— THE TASK —
Transcribe the entries below word for word, beginning at the line with "Steroid injections" and stopping after the line with "properties such as"; drop all pictures.

[Transcribed page contents]
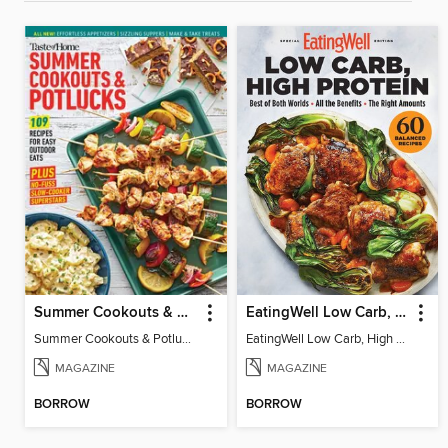
Summer Cookouts & Potlucks
EatingWell Low Carb, High Protein
Summer Cookouts & Potlucks
EatingWell Low Carb, High Protein
MAGAZINE
MAGAZINE
BORROW
BORROW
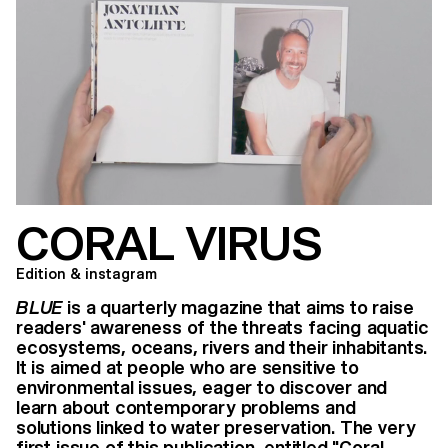
CORAL VIRUS
Edition & instagram
BLUE
is a quarterly magazine that aims to raise
readers' awareness of the threats facing aquatic
ecosystems, oceans, rivers and their inhabitants.
It is aimed at people who are sensitive to
environmental issues, eager to discover and
learn about contemporary problems and
solutions linked to water preservation. The very
first issue of this publication, entitled "Coral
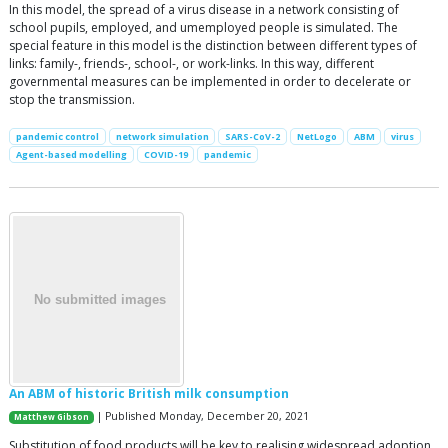
In this model, the spread of a virus disease in a network consisting of
school pupils, employed, and umemployed people is simulated. The
special feature in this model is the distinction between different types of
links: family-, friends-, school-, or work-links. In this way, different
governmental measures can be implemented in order to decelerate or
stop the transmission.
pandemic control
network simulation
SARS-CoV-2
NetLogo
ABM
virus
Agent-based modelling
COVID-19
pandemic
An ABM of historic British milk consumption
| Published Monday, December 20, 2021
Matthew Gibson
Substitution of food products will be key to realising widespread adoption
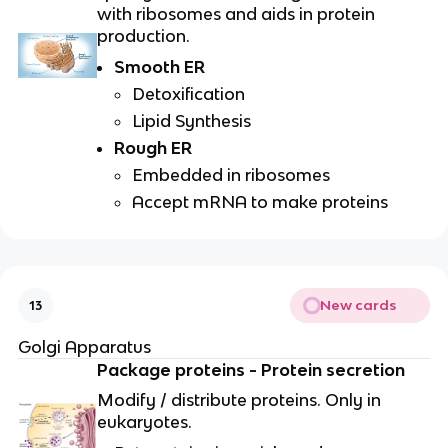
with ribosomes and aids in protein
production.
Smooth ER
Detoxification
Lipid Synthesis
Rough ER
Embedded in ribosomes
Accept mRNA to make proteins
New cards
13
Golgi Apparatus
Package proteins - Protein secretion
Modify / distribute proteins. Only in
eukaryotes.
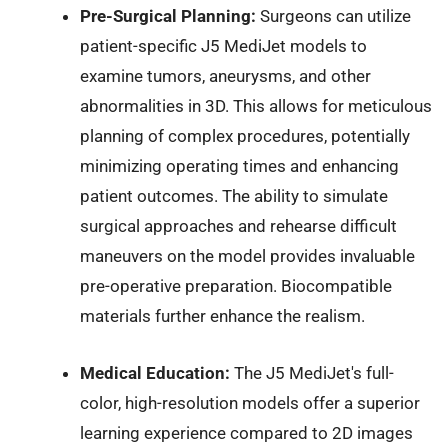
Pre-Surgical Planning:
Surgeons can utilize
patient-specific J5 MediJet models to
examine tumors, aneurysms, and other
abnormalities in 3D. This allows for meticulous
planning of complex procedures, potentially
minimizing operating times and enhancing
patient outcomes. The ability to simulate
surgical approaches and rehearse difficult
maneuvers on the model provides invaluable
pre-operative preparation. Biocompatible
materials further enhance the realism.
Medical Education:
The J5 MediJet's full-
color, high-resolution models offer a superior
learning experience compared to 2D images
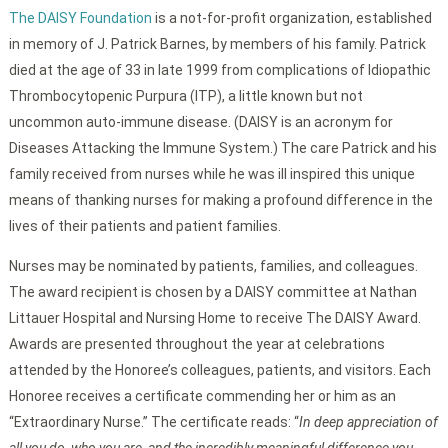
The DAISY Foundation
is a not-for-profit organization, established
in memory of J. Patrick Barnes, by members of his family. Patrick
died at the age of 33 in late 1999 from complications of Idiopathic
Thrombocytopenic Purpura (ITP), a little known but not
uncommon auto-immune disease. (DAISY is an acronym for
Diseases Attacking the Immune System.) The care Patrick and his
family received from nurses while he was ill inspired this unique
means of thanking nurses for making a profound difference in the
lives of their patients and patient families.
Nurses may be nominated by patients, families, and colleagues.
The award recipient is chosen by a DAISY committee at Nathan
Littauer Hospital and Nursing Home to receive The DAISY Award.
Awards are presented throughout the year at celebrations
attended by the Honoree’s colleagues, patients, and visitors. Each
Honoree receives a certificate commending her or him as an
“Extraordinary Nurse.” The certificate reads: “
In deep appreciation of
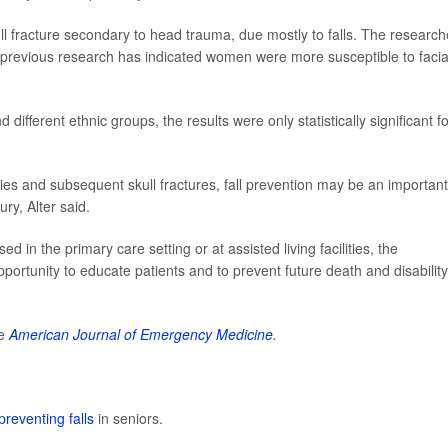
ll fracture secondary to head trauma, due mostly to falls. The research
revious research has indicated women were more susceptible to facia
ifferent ethnic groups, the results were only statistically significant fo
ies and subsequent skull fractures, fall prevention may be an important
ury, Alter said.
 in the primary care setting or at assisted living facilities, the
rtunity to educate patients and to prevent future death and disability
he
American Journal of Emergency Medicine
.
preventing falls
in seniors.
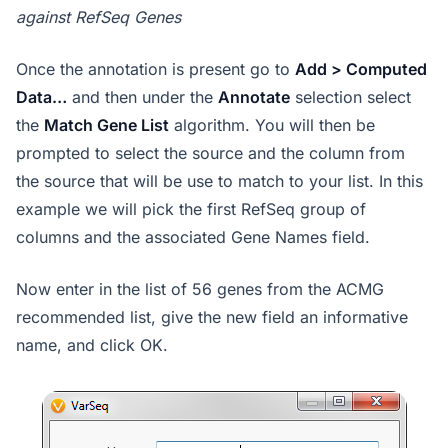
against RefSeq Genes
Once the annotation is present go to
Add > Computed
Data…
and then under the
Annotate
selection select
the
Match Gene List
algorithm. You will then be
prompted to select the source and the column from
the source that will be use to match to your list. In this
example we will pick the first RefSeq group of
columns and the associated Gene Names field.
Now enter in the list of 56 genes from the ACMG
recommended list, give the new field an informative
name, and click OK.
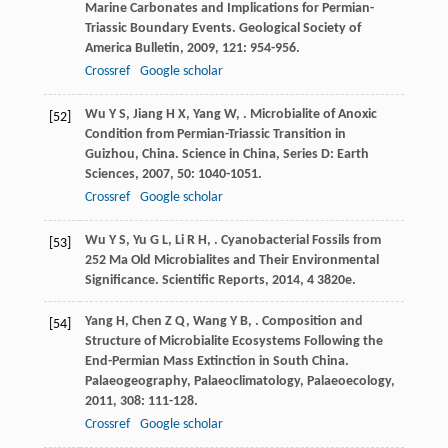
Marine Carbonates and Implications for Permian-
Triassic Boundary Events.
Geological Society of
America Bulletin
,
2009
,
121
: 954-956.
Crossref
Google scholar
Wu
Y S
,
Jiang
H X
,
Yang
W
,
. Microbialite of Anoxic
[52]
Condition from Permian-Triassic Transition in
Guizhou, China.
Science in China, Series D: Earth
Sciences
,
2007
,
50
: 1040-1051.
Crossref
Google scholar
Wu
Y S
,
Yu
G L
,
Li
R H
,
. Cyanobacterial Fossils from
[53]
252 Ma Old Microbialites and Their Environmental
Significance.
Scientific Reports
,
2014
,
4
3820e.
Yang
H
,
Chen
Z Q
,
Wang
Y B
,
. Composition and
[54]
Structure of Microbialite Ecosystems Following the
End-Permian Mass Extinction in South China.
Palaeogeography, Palaeoclimatology, Palaeoecology
,
2011
,
308
: 111-128.
Crossref
Google scholar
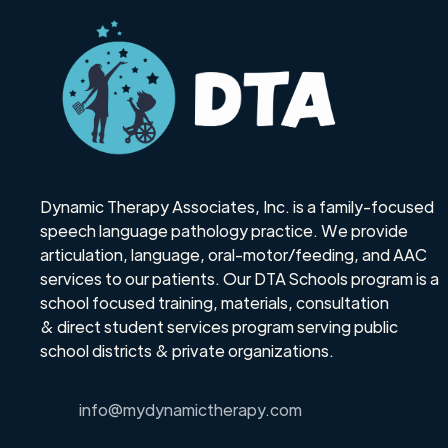
Dynamic Therapy Associates, Inc. is a family-focused
speech language pathology practice. We provide
articulation, language, oral-motor/feeding, and AAC
services to our patients. Our DTA Schools program is a
school focused training, materials, consultation
& direct student services program serving public
school districts & private organizations.
info@mydynamictherapy.com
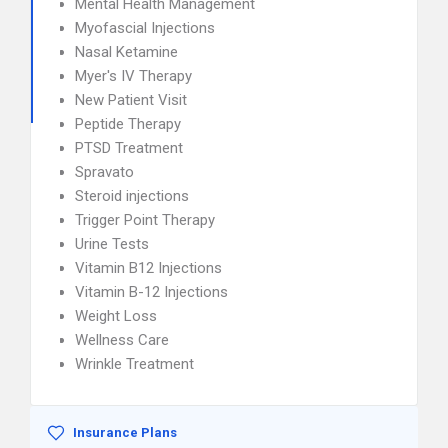
Mental Health Management
Myofascial Injections
Nasal Ketamine
Myer's IV Therapy
New Patient Visit
Peptide Therapy
PTSD Treatment
Spravato
Steroid injections
Trigger Point Therapy
Urine Tests
Vitamin B12 Injections
Vitamin B-12 Injections
Weight Loss
Wellness Care
Wrinkle Treatment
Insurance Plans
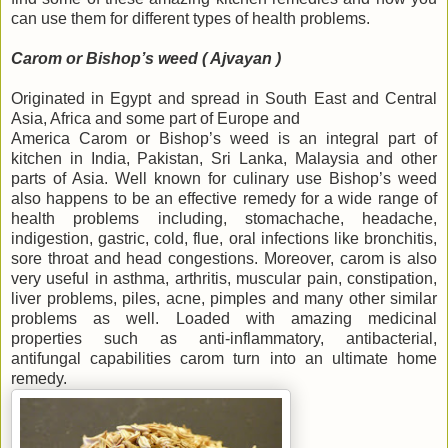
can use them for different types of health problems.
Carom or Bishop’s weed ( Ajvayan )
Originated in Egypt and spread in South East and Central
Asia, Africa and some part of Europe and
America Carom or Bishop’s weed is an integral part of
kitchen in India, Pakistan, Sri Lanka, Malaysia and other
parts of Asia. Well known for culinary use Bishop’s weed
also happens to be an effective remedy for a wide range of
health problems including, stomachache, headache,
indigestion, gastric, cold, flue, oral infections like bronchitis,
sore throat and head congestions. Moreover, carom is also
very useful in asthma, arthritis, muscular pain, constipation,
liver problems, piles, acne, pimples and many other similar
problems as well. Loaded with amazing medicinal
properties such as anti-inflammatory, antibacterial,
antifungal capabilities carom turn into an ultimate home
remedy.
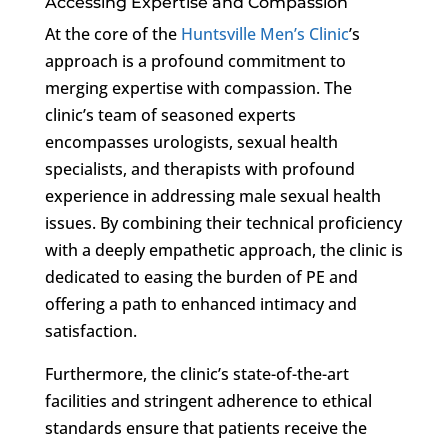
Accessing Expertise and Compassion
At the core of the
Huntsville Men’s Clinic
’s
approach is a profound commitment to
merging expertise with compassion. The
clinic’s team of seasoned experts
encompasses urologists, sexual health
specialists, and therapists with profound
experience in addressing male sexual health
issues. By combining their technical proficiency
with a deeply empathetic approach, the clinic is
dedicated to easing the burden of PE and
offering a path to enhanced intimacy and
satisfaction.
Furthermore, the clinic’s state-of-the-art
facilities and stringent adherence to ethical
standards ensure that patients receive the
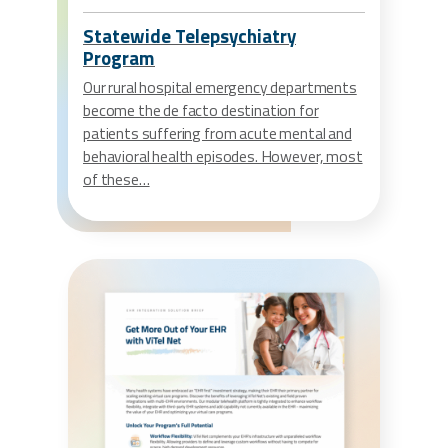
Statewide Telepsychiatry
Program
Our rural hospital emergency departments
become the de facto destination for
patients suffering from acute mental and
behavioral health episodes. However, most
of these…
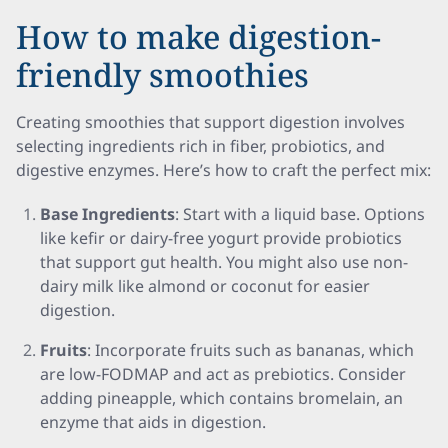
How to make digestion-
friendly smoothies
Creating smoothies that support digestion involves
selecting ingredients rich in fiber, probiotics, and
digestive enzymes. Here’s how to craft the perfect mix:
Base Ingredients
: Start with a liquid base. Options
like kefir or dairy-free yogurt provide probiotics
that support gut health. You might also use non-
dairy milk like almond or coconut for easier
digestion.
Fruits
: Incorporate fruits such as bananas, which
are low-FODMAP and act as prebiotics. Consider
adding pineapple, which contains bromelain, an
enzyme that aids in digestion.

— REPLY TO THE TASK —
Steroid injections
Trigger Point Therapy
Urine Tests
Vitamin B12 Injections
Vitamin B-12 Injections
Weight Loss
Wellness Care
Wrinkle Treatment
Insurance Plans
can use them for different types of health problems.
Carom or Bishop’s weed ( Ajvayan )
Originated in Egypt and spread in South East and Central
Asia, Africa and some part of Europe and
America Carom or Bishop’s weed is an integral part of
kitchen in India, Pakistan, Sri Lanka, Malaysia and other
parts of Asia. Well known for culinary use Bishop’s weed
also happens to be an effective remedy for a wide range of
health problems including, stomachache, headache,
indigestion, gastric, cold, flue, oral infections like bronchitis,
sore throat and head congestions. Moreover, carom is also
very useful in asthma, arthritis, muscular pain, constipation,
liver problems, piles, acne, pimples and many other similar
problems as well. Loaded with amazing medicinal
properties such as anti-inflammatory, antibacterial,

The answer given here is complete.